Nano

Personal information
- Full name: Fernando Macedo da Silva Rodilla
- Date of birth: 20 April 1982 (age 43)
- Place of birth: A Coruña, Spain
- Height: 1.87 m (6 ft 1+1⁄2 in)
- Position(s): Winger, left-back

Youth career
- Ural
- Barcelona

Senior career*
- Years: Team / Apps / (Gls)
- 1999: Barcelona C / 2 / (0)
- 1999–2003: Barcelona B / 111 / (21)
- 1999–2003: Barcelona / 4 / (0)
- 2003–2006: Atlético Madrid / 39 / (6)
- 2005–2006: → Getafe (loan) / 8 / (2)
- 2006–2008: Cádiz / 37 / (2)
- 2008–2009: Racing Ferrol / 22 / (4)
- 2009–2012: Numancia / 90 / (13)
- 2012–2013: Osasuna / 18 / (0)
- 2013–2014: Alavés / 23 / (0)
- 2015–2018: Racing Ferrol / 104 / (7)
- Total:  / 458 / (55)

International career
- 1998–1999: Spain U16 / 9 / (4)
- 1999: Spain U17 / 3 / (0)
- 2000–2001: Spain U18 / 11 / (2)
- 2001: Spain U20 / 1 / (0)
- 2000–2003: Spain U21 / 2 / (0)

Medal record
Representing Spain
UEFA European Under-16 Championship
| Winner | 1999 Czech Republic |  |

= Nano (footballer, born 1982) =

Spanish footballer

Fernando Macedo da Silva Rodilla (born 20 April 1982), known as Nano, is a Spanish former professional footballer who played mainly as a left winger.

He started out at Barcelona but, after only six competitive appearances with the first team, he went on to resume his career in both Segunda División and Segunda División B. In La Liga, he also represented Atlético Madrid, Getafe and Osasuna, amassing totals of 69 games and eight goals.

==Club career==
Nano was born in A Coruña, Galicia. At age 16, he seemed on the verge of a promising future as he was already playing with FC Barcelona's reserves, and the following year he made his first-team – and La Liga – debut, against Real Zaragoza; he would, however, not be able to progress any further in his five-year stint with the Catalans, only appearing in three more games with the main squad.

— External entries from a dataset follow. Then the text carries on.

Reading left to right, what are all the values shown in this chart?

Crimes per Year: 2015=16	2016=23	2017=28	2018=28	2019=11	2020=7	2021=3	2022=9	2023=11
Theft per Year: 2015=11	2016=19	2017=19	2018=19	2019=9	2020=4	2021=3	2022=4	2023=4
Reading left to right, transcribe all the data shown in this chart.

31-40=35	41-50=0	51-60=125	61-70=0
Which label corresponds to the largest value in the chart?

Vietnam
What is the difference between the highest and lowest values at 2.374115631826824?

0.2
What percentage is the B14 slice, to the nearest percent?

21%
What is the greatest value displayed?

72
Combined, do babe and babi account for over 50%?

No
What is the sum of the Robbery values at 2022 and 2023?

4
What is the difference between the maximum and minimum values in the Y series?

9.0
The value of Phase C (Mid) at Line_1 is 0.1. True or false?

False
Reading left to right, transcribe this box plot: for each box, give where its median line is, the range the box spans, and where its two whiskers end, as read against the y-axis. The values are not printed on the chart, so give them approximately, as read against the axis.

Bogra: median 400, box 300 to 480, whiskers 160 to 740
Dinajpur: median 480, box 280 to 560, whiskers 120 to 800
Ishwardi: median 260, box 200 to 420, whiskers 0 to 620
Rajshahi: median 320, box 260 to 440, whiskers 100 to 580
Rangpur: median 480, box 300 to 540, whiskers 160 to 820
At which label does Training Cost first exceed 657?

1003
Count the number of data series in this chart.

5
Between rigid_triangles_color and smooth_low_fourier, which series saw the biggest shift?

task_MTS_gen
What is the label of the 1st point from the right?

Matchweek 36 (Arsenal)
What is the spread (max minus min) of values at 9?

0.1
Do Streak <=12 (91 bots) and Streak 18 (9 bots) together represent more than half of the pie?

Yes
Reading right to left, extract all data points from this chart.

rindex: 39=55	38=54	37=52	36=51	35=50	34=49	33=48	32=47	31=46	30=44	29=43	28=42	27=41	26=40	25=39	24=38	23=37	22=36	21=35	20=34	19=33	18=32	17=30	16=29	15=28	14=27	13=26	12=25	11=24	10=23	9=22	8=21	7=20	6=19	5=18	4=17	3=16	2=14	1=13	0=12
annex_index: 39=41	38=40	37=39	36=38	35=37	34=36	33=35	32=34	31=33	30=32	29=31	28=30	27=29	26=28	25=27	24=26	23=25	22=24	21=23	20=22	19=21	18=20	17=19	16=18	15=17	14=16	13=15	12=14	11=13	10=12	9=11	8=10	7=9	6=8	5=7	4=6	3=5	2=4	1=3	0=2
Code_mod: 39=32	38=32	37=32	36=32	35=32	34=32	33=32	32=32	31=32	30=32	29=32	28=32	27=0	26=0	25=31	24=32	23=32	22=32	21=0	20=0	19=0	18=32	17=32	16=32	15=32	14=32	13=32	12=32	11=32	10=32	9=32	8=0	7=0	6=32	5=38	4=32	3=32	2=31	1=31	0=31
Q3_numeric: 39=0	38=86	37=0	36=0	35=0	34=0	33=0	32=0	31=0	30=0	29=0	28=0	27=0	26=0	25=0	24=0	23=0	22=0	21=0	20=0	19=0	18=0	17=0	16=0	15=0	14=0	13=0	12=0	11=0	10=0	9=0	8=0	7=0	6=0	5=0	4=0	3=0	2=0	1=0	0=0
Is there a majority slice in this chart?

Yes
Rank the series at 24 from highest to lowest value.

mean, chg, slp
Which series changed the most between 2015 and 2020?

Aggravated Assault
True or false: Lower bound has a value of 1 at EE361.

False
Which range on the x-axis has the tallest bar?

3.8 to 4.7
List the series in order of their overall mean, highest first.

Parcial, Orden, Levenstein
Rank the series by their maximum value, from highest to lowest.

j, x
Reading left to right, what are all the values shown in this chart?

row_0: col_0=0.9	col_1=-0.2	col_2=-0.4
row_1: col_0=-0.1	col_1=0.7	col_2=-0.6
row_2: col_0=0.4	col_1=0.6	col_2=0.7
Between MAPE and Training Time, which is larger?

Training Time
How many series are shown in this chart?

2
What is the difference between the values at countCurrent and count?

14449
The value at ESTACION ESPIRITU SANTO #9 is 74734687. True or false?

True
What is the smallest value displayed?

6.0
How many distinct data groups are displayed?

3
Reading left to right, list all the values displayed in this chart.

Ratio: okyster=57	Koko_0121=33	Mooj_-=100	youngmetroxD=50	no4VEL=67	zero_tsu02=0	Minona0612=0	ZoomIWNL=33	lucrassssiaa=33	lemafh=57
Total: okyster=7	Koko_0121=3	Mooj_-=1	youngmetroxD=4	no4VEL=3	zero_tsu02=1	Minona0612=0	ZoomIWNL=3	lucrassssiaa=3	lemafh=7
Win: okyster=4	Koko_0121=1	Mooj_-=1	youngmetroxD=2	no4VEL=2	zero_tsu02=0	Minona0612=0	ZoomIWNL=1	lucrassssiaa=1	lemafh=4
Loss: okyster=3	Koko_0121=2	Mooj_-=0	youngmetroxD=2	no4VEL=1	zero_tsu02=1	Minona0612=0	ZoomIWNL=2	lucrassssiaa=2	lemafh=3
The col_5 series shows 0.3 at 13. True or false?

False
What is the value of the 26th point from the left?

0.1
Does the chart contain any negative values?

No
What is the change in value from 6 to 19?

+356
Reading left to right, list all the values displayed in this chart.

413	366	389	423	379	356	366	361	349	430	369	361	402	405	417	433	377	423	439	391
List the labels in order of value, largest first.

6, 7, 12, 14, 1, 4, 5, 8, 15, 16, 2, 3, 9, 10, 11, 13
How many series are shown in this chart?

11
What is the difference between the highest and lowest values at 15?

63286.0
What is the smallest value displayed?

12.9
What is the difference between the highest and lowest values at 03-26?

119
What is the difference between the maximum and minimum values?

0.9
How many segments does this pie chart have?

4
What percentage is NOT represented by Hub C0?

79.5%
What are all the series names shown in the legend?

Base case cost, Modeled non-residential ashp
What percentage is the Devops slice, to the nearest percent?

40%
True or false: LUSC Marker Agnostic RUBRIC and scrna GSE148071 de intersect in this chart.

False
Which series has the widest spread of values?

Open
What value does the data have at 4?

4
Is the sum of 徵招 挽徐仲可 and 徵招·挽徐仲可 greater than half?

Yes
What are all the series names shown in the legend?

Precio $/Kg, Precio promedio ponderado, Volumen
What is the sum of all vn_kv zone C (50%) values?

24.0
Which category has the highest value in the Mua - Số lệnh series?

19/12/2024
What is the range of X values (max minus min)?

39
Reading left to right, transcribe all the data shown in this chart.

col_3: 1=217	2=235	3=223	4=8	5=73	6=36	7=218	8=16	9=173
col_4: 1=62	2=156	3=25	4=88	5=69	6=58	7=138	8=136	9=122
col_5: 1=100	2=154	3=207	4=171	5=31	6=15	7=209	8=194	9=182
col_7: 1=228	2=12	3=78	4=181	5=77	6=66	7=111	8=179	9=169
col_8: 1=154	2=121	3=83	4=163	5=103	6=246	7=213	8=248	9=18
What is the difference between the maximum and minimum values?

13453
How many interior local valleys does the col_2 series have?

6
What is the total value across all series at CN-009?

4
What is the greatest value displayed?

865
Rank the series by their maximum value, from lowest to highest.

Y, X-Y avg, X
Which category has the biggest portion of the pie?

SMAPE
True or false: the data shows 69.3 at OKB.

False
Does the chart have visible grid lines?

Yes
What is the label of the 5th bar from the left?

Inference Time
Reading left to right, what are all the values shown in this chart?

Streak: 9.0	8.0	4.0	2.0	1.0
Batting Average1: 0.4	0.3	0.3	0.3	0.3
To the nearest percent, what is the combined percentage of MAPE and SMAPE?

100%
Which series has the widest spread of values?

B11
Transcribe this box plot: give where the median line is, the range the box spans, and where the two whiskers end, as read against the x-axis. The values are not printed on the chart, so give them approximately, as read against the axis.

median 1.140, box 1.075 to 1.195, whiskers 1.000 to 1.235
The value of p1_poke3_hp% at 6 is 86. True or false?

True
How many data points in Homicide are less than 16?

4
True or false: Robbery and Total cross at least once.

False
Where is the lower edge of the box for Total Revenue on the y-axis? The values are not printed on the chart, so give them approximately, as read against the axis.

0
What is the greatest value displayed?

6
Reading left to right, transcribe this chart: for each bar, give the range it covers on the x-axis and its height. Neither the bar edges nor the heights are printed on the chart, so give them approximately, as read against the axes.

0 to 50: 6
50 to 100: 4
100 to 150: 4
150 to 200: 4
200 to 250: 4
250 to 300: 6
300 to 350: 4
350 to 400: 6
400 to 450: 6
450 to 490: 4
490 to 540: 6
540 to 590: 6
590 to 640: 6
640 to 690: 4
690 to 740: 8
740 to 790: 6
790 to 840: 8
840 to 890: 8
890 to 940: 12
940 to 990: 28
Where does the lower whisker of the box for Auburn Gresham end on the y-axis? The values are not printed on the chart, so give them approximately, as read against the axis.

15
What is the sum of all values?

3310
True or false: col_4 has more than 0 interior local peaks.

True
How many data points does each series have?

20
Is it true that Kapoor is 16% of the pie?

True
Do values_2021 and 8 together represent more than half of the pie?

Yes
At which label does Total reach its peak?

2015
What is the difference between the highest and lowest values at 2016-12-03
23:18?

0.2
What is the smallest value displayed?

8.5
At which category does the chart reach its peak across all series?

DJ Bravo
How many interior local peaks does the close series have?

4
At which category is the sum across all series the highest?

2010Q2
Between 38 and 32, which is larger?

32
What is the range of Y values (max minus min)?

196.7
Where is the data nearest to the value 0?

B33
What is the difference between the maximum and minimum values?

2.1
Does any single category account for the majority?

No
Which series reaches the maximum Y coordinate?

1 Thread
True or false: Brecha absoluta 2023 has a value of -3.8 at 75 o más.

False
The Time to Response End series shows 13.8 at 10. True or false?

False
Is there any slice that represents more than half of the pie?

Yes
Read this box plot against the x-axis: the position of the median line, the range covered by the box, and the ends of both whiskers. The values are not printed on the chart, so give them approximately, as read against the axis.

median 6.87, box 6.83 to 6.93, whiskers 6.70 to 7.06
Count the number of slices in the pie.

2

After a solid 2003–04 season with Atlético Madrid, with qualification to the UEFA Intertoto Cup, Nano's career faded into obscurity as he was rarely featured with another club from Madrid, Getafe CF, and slightly more with Cádiz CF (the latter in the Segunda División).

Nano then joined lowly Racing de Ferrol, impressing enough to return to the second tier and sign a three-year contract with CD Numancia. He scored five goals in 37 matches in the 2011–12 campaign, helping the Soria side to finish in tenth position.

In June 2012, Nano returned to the top flight with CA Osasuna on a free transfer, agreeing to a two-year contract with the option of one more, and a buyout clause of €2 million. Unwanted by manager José Luis Mendilibar having not scored during his year in Pamplona, he dropped back to division two in July 2013 on a two-year deal at Deportivo Alavés.

Released again without a goal to his name, Nano returned to Ferrol in November 2014 initially to train. He remained there for the rest of his career, signing one last contract in February 2017.

==International career==
On 29 December 2005, Nano scored the opening goal of Galicia's 3–2 friendly win over Uruguay in Santiago de Compostela. It was the region's first official match since 1930.